EXERCISE BRIEF:
In the records below, the relevant part opens with the line containing "left back paw: (514, 486)" and closes with the line containing "left front paw: (273, 192)"; print that part exactly and only, without its pictures.

##### PROVIDED RECORDS

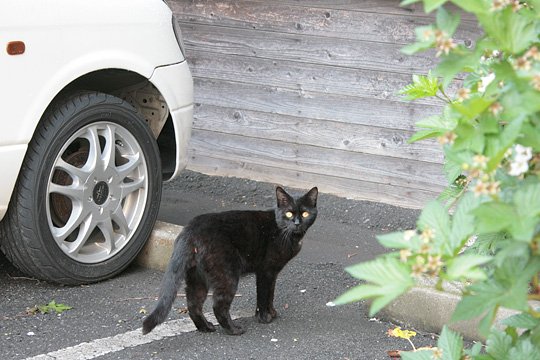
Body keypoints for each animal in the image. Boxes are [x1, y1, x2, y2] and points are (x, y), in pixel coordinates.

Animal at [142, 186, 316, 334]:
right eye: (289, 214)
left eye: (305, 214)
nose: (297, 223)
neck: (284, 231)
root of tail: (189, 230)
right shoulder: (265, 271)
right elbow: (263, 294)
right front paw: (264, 318)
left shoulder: (273, 273)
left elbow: (271, 294)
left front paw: (271, 312)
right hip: (227, 275)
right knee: (218, 306)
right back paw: (234, 330)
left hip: (197, 277)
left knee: (193, 304)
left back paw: (206, 328)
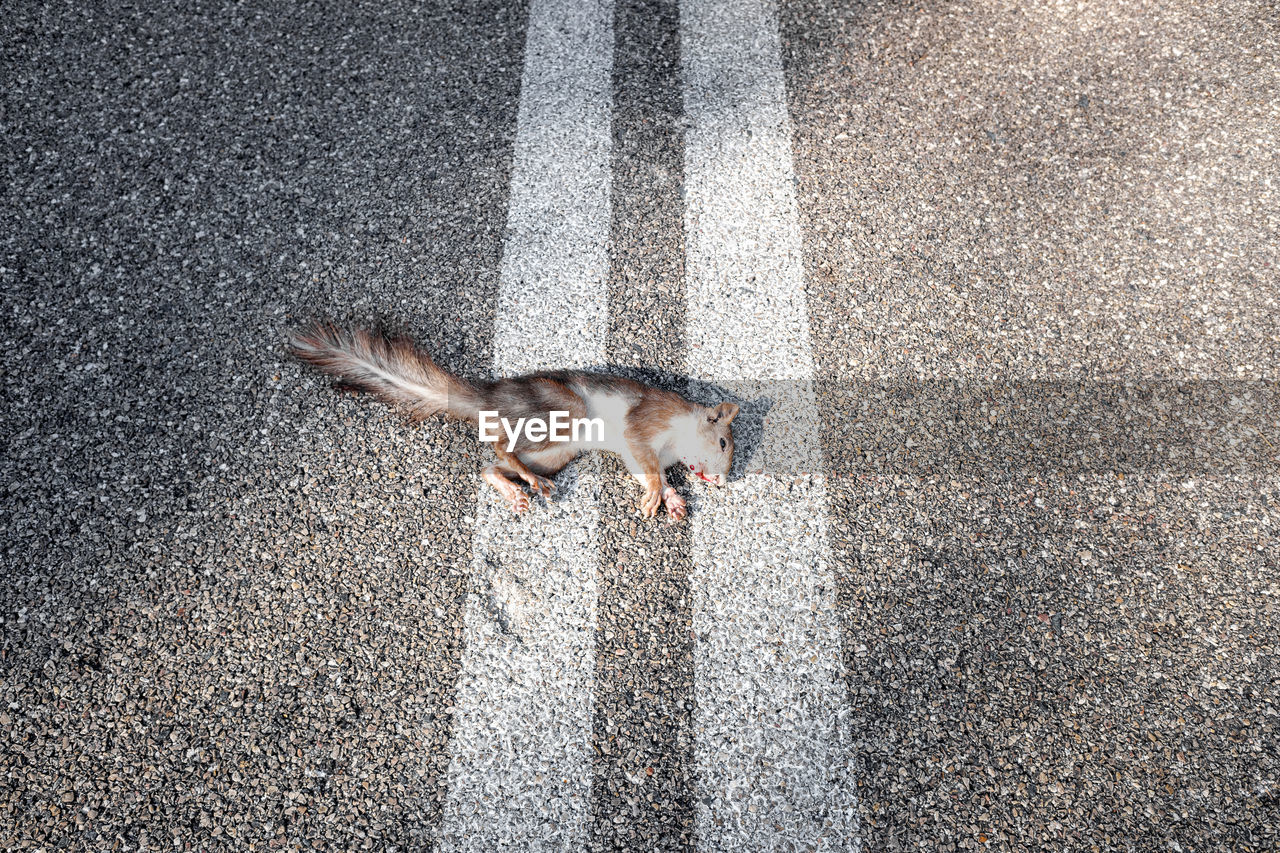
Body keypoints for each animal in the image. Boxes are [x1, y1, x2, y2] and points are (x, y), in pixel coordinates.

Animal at [285, 322, 737, 517]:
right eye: (723, 442)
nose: (720, 480)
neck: (678, 435)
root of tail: (489, 399)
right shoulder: (645, 424)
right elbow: (648, 467)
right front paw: (658, 495)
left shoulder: (642, 455)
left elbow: (649, 473)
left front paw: (673, 498)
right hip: (562, 412)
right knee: (502, 446)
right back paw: (526, 479)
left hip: (558, 451)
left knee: (491, 465)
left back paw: (514, 486)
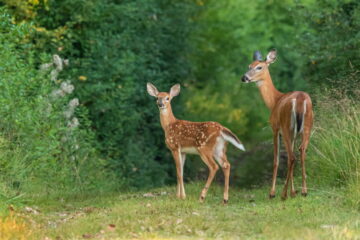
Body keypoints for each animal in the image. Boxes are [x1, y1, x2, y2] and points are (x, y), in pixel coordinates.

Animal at [242, 49, 312, 200]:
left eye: (259, 67)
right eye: (249, 66)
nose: (244, 78)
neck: (274, 101)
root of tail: (300, 99)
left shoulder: (274, 128)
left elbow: (276, 160)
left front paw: (273, 192)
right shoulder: (293, 134)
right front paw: (293, 191)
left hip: (285, 127)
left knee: (292, 157)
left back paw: (283, 194)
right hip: (307, 127)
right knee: (301, 151)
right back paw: (303, 191)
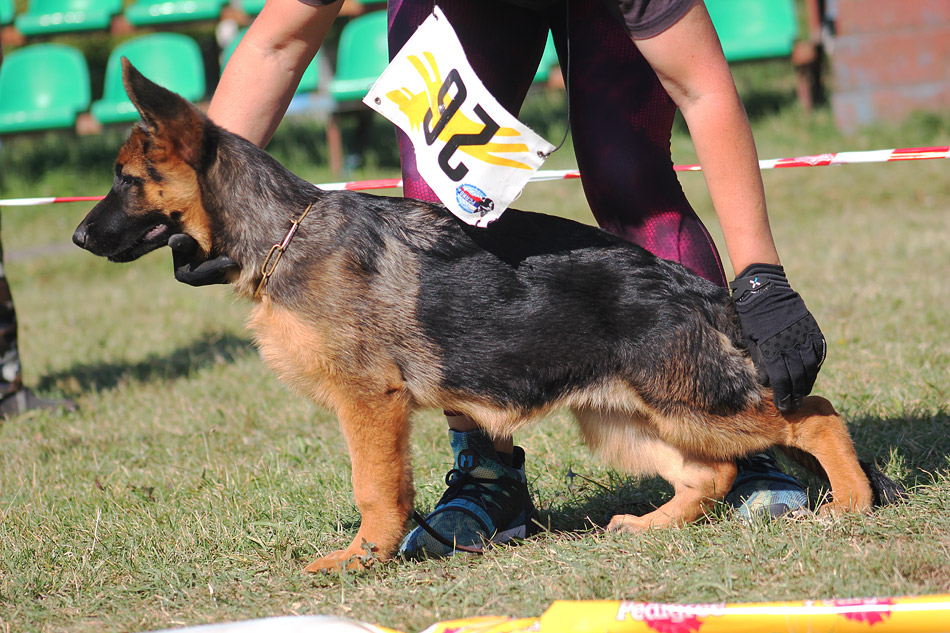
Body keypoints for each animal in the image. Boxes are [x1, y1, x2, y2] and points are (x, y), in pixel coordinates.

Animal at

##########

OUTPUT FOR THIS EXERCISE:
left back paw: (514, 486)
Body keypoints for each animal in the image. Boxes are [x1, y1, x2, y2] and points are (x, y), in pixel coordinates.

Animal at [242, 49, 312, 200]:
left eye: (259, 67)
right eye: (249, 66)
nose: (244, 78)
neck: (274, 101)
root of tail: (300, 99)
left shoulder: (274, 128)
left elbow: (276, 160)
left front paw: (273, 192)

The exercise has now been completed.